The connected nature of IoT devices of course not only makes them more responsive, but also gives them access to sensitive data in our homes and workplaces, and they thereby become natural targets for attack. Not only could this lead to individual attacks, such as an online baby monitor being used to spy on your home, it’s already a problem for society at large. IoT botnets, such as Mirai and IoTroop, which commandeer hundreds of thousands of compromised IoT devices, can knock large elements of the Internet offline through the combined force of their computing power. Microsoft is ahead of the curve in noting that “it’s of paramount importance that we proactively address this emerging threat landscape with solutions that can keep pace as connected MCUs ship in billions of new devices ever year”.

At RSA on Monday, Microsoft announced the preview of its Microsoft Azure Sphere, its solution for “creating highly-secured, Internet-connected microcontroller (MCU) devices”. Three key components work together in Azure Sphere to protect and power devices at the edge:

  • Azure Sphere certified microcontrollers (MCUs): This “cross-over class of MCU” combines real-time and application processors with in-built Microsoft security technology and connectivity.
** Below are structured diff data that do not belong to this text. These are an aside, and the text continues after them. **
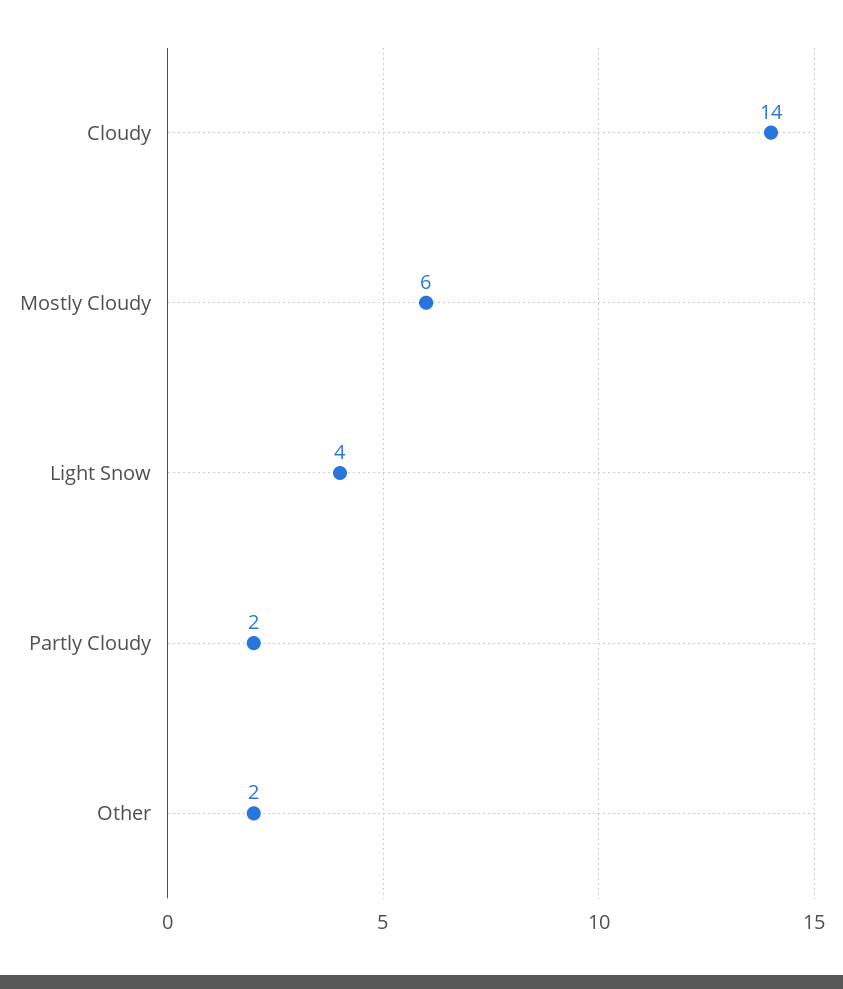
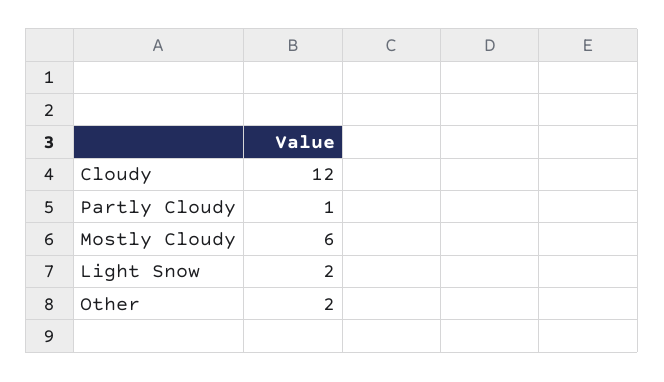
  {
-   "Cloudy": 14,
+   "Cloudy": 12,
    "Mostly Cloudy": 6,
-   "Light Snow": 4,
+   "Light Snow": 2,
-   "Partly Cloudy": 2,
+   "Partly Cloudy": 1,
    "Other": 2
  }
Each chip includes custom silicon security technology from Microsoft.
  • Azure Sphere OS: This operating system is “purpose-built to offer unequalled security and agility”. Unlike the RTOSes that most MCUs operate on today, Microsoft’s IoT OS provides multiple layers of security by combining a security monitor with a custom Linux kernel.
  • Azure Sphere Security Service: Microsoft describes this as, “A turnkey, cloud service that guards every Azure Sphere device; brokering trust for device-to-device and device-to-cloud communication through certificate-based authentication, detecting emerging security threats across the entire Azure Sphere ecosystem through online failure reporting, and renewing security through software updates”.
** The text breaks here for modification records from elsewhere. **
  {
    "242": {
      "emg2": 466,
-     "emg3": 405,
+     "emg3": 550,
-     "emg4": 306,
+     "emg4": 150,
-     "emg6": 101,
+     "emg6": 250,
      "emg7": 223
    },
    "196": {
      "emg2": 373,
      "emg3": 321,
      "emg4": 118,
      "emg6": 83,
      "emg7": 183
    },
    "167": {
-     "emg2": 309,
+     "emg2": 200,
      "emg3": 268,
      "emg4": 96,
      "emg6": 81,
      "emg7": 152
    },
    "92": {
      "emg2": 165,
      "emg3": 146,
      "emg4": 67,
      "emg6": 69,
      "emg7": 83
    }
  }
Microsoft’s goal is to bring the expertise from decades protecting its own devices and data in the cloud, including “learnings” from Xbox, to MCU powered devices. The above capabilities work together to meet all seven properties of a highly secured device, which Microsoft claims makes it a first of its kind solution.

ZDNet journalist, Mary Jo Foley, noted that Microsoft has been at work on this project for a number of years. Its Project Sopris, a research effort to secure IoT devices that were low-cost, was in part led by Galen Hunt who heads up Azure Sphere as Partner Managing Director. Early findings indicated that “even the most price-sensitive devices should be redesigned to achieve the high levels of device security critical to society’s safety,” the researchers said last year.

The first Azure Sphere chip will be the MediaTek MT3620. Inside the secured MCUs, Microsoft is including a new security subsystem it has dubbed “Pluton”. Its controllers include the power of a Cortex-A processor with the real-time guarantees of a Cortex-M class processor, according to Microsoft’s Azure Sphere web site.